- Opening Delimiter -

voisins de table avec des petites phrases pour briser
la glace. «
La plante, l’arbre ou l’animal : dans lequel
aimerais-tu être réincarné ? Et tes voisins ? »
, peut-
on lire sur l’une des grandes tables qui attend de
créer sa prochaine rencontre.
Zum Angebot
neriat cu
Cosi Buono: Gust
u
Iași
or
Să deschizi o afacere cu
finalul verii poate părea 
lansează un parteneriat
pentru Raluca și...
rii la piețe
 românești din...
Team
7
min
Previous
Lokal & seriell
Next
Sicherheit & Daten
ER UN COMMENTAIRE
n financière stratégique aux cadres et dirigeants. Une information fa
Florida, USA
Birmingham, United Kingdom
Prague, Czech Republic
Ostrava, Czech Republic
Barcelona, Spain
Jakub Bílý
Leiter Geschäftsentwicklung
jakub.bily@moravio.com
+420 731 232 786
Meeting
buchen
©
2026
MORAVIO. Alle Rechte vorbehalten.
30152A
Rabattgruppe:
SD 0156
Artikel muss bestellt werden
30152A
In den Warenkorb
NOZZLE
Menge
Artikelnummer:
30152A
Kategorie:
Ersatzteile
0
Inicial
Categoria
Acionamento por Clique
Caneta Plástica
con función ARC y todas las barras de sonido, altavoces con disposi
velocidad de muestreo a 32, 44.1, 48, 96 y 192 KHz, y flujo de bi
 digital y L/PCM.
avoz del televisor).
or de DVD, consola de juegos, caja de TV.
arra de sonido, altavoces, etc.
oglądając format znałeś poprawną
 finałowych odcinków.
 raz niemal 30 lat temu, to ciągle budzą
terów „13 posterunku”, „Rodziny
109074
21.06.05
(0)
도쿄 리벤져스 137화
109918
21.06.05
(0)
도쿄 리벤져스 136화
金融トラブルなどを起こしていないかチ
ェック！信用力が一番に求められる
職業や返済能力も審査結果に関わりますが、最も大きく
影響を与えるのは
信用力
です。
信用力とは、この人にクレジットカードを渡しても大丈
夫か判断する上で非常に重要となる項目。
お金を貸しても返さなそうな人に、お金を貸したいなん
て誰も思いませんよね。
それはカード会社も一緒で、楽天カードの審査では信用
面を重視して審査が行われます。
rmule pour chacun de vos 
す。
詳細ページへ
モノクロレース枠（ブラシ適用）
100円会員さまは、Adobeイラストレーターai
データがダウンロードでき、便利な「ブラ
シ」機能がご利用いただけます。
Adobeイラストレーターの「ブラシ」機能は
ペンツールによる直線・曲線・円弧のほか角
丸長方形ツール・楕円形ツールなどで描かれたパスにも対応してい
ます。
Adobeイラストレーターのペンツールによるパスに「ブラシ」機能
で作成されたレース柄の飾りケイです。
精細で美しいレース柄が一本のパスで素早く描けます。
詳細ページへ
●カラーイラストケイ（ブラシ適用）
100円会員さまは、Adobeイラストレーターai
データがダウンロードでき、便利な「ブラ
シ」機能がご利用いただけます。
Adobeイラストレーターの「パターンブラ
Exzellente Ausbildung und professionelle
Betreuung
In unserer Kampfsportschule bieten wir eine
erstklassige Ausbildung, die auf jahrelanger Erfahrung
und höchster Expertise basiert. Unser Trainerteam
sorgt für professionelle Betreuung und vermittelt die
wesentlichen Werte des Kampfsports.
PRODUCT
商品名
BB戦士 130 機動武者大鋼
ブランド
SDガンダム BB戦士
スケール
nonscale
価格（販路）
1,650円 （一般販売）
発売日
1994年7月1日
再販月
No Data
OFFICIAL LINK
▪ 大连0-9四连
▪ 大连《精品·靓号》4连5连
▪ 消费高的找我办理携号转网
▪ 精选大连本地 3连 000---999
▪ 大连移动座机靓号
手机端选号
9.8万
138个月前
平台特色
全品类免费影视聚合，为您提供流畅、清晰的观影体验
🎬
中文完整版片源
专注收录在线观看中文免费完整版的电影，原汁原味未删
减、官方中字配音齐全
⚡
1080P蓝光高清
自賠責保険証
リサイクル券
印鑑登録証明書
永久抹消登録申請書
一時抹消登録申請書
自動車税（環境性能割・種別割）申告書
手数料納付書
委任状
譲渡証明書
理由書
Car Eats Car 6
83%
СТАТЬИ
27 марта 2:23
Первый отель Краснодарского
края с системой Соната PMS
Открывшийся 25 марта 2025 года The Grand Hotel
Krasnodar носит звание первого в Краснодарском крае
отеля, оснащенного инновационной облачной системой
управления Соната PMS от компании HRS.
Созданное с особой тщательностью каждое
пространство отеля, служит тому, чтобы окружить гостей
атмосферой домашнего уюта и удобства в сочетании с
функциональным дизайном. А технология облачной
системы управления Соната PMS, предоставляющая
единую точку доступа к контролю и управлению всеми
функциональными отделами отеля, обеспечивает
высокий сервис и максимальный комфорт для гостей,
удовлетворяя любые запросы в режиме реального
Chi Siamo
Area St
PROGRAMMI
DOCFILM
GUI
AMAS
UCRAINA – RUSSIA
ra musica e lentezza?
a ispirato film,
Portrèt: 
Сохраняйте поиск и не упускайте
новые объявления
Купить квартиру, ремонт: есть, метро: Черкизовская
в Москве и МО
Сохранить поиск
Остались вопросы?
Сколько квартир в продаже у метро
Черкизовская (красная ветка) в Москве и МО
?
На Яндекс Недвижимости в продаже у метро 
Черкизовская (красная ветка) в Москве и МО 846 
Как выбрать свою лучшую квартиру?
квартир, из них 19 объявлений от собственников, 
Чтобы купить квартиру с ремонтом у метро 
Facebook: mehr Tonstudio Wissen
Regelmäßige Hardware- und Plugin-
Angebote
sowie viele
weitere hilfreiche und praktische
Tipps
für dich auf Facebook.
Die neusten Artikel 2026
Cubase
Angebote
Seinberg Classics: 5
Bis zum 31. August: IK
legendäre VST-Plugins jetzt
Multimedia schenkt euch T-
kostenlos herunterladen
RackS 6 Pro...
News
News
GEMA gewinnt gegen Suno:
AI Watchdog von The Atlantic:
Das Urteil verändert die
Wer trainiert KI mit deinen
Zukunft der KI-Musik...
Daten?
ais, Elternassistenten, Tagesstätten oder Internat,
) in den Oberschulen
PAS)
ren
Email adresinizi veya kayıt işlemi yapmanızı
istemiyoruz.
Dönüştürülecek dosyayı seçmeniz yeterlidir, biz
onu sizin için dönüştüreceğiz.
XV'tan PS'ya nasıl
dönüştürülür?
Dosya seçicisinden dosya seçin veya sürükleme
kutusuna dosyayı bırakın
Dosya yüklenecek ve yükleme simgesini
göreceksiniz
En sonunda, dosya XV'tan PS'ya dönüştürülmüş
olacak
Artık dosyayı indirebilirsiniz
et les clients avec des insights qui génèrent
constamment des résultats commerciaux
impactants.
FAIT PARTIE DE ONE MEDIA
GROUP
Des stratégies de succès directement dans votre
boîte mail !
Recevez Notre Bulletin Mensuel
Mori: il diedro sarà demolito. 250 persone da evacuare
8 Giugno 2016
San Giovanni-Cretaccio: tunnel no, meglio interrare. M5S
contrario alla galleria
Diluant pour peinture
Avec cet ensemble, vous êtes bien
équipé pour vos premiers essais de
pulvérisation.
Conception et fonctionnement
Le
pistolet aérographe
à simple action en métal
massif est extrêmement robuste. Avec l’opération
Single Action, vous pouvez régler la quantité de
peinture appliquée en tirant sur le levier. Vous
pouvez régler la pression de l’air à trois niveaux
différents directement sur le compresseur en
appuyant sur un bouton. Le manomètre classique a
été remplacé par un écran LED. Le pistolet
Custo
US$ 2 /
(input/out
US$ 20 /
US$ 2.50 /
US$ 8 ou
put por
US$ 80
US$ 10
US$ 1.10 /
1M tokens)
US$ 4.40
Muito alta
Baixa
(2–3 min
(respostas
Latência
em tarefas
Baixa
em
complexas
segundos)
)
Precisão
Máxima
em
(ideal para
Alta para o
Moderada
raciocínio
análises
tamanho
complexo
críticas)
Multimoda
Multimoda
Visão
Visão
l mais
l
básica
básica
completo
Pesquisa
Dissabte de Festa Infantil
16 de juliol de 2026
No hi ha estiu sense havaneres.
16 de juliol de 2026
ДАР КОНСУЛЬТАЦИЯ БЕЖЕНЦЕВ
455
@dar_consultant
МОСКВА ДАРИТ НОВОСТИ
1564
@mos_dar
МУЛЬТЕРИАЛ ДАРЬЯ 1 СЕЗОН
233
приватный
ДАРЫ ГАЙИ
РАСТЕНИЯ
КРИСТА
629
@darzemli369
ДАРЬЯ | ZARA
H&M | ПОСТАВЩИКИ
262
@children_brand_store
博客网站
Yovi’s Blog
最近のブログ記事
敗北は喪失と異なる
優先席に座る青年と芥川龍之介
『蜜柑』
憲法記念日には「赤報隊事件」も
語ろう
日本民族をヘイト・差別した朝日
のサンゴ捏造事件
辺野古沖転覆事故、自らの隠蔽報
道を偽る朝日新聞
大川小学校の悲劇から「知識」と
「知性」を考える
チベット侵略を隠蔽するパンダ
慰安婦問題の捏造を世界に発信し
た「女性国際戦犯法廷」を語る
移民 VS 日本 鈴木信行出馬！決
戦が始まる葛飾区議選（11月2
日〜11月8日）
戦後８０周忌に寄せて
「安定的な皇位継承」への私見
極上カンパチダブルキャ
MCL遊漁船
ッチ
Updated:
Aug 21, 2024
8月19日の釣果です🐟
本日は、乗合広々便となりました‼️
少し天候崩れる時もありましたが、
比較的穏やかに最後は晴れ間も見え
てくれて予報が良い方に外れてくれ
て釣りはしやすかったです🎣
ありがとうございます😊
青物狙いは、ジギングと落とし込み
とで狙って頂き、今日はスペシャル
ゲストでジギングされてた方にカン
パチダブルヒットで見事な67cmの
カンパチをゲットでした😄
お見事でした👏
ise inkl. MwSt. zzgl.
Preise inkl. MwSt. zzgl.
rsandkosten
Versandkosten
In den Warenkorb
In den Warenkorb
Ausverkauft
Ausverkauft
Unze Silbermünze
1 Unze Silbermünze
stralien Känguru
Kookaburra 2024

- Closing Delimiter -

The lines wanted are those from the one containing "パチダブルヒットで見事な67cmの" through the last line of the listing above. Repeat them exactly.

パチダブルヒットで見事な67cmの
カンパチをゲットでした😄
お見事でした👏
ise inkl. MwSt. zzgl.
Preise inkl. MwSt. zzgl.
rsandkosten
Versandkosten
In den Warenkorb
In den Warenkorb
Ausverkauft
Ausverkauft
Unze Silbermünze
1 Unze Silbermünze
stralien Känguru
Kookaburra 2024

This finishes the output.